Julijan Krapež and Potočnik Furniture tandem is intrigued by design’s individuality achieved through personal approach and technical perfection. "We pay particular attention to details and joints which have an important aesthetic function." Krapež points out: "I would like to devote even more attention to explicit statuary and painting details reflecting Slovenian tradition, of course. I would include them into the furniture components in expected or completely unexpected ways. You open a drawer and see a painting. I’m also attracted by the idea of a furniture ensemble incorporating not only the Slovenian tradition of furniture components, but also “drawers full of Slovenian utensils (for example rolling pin). I also find ecological awareness very important. The world is drowning in hyper-production, artificial materials and processing. I promote ecological oiling and waxing; if varnish is used, it must be water-based. Why would a glowing brilliance be needed? I myself find nothing wrong with a cut or drop I notice while sitting at a table. They speak about the life of the people under the roof sheltering this table."

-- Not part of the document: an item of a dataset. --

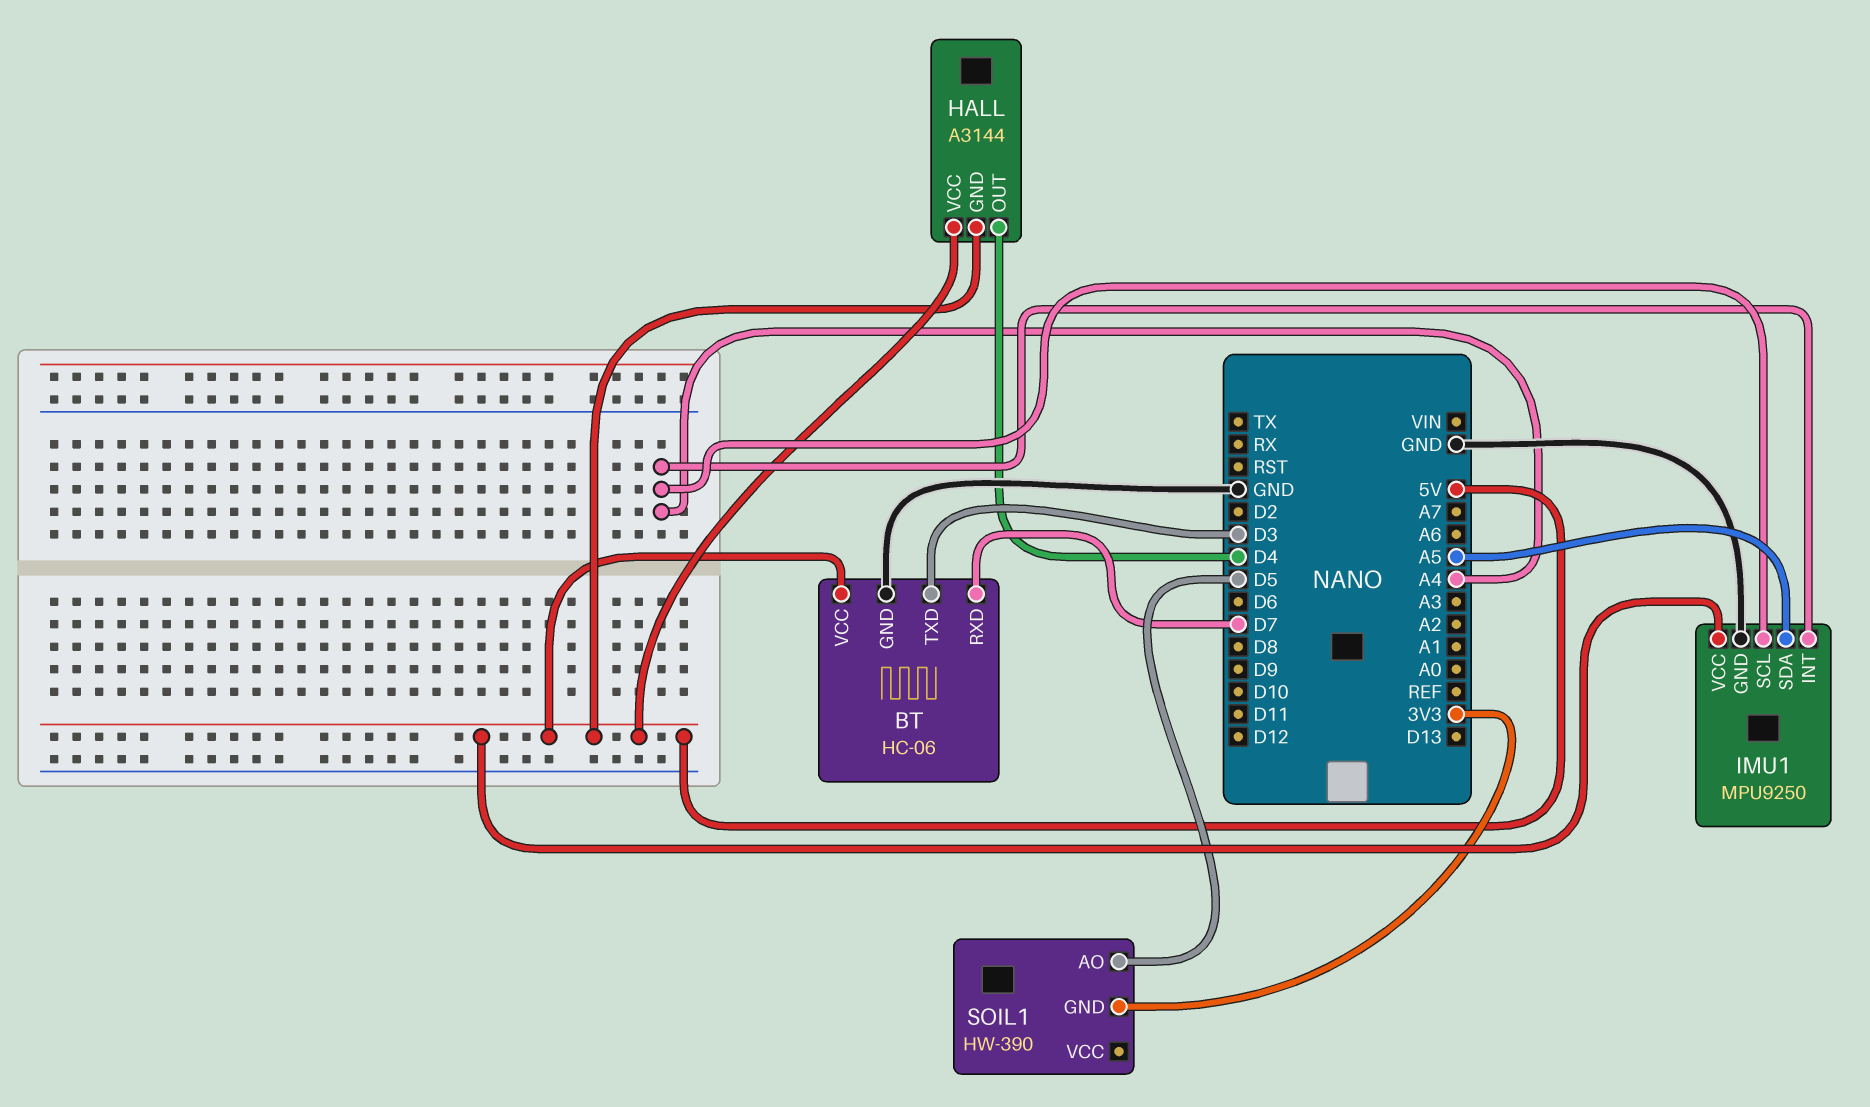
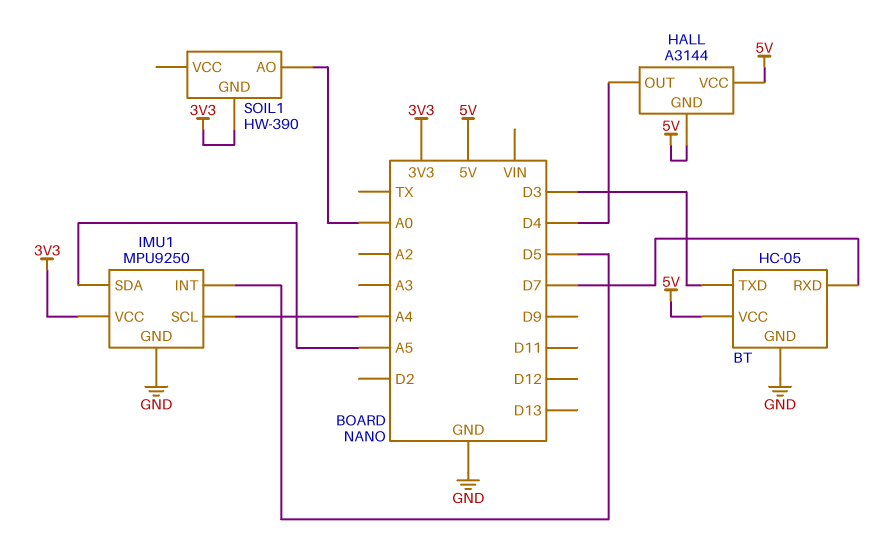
BT: HC-06 -> HC-05
IMU1 pin INT: A4 -> D5
IMU1 pin VCC: 5V -> 3V3
SOIL1 pin AO: D5 -> A0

Slovenia cannot be overlooked
The rooms furnished with such kitchens and such furniture have souls. Designers like Krapež aspire to entice wood and stone to mirror the Slovenian soul. I am convinced that their vision will also be recognised when they enter foreign markets. Slovenia has excellent wood, quality stone and, according to Julijan Krapež, many good designers. Slovenia is a beautiful, unique and special country. Its green and diverse environment imbued with a warm sense of spirituality can hardly be overlooked.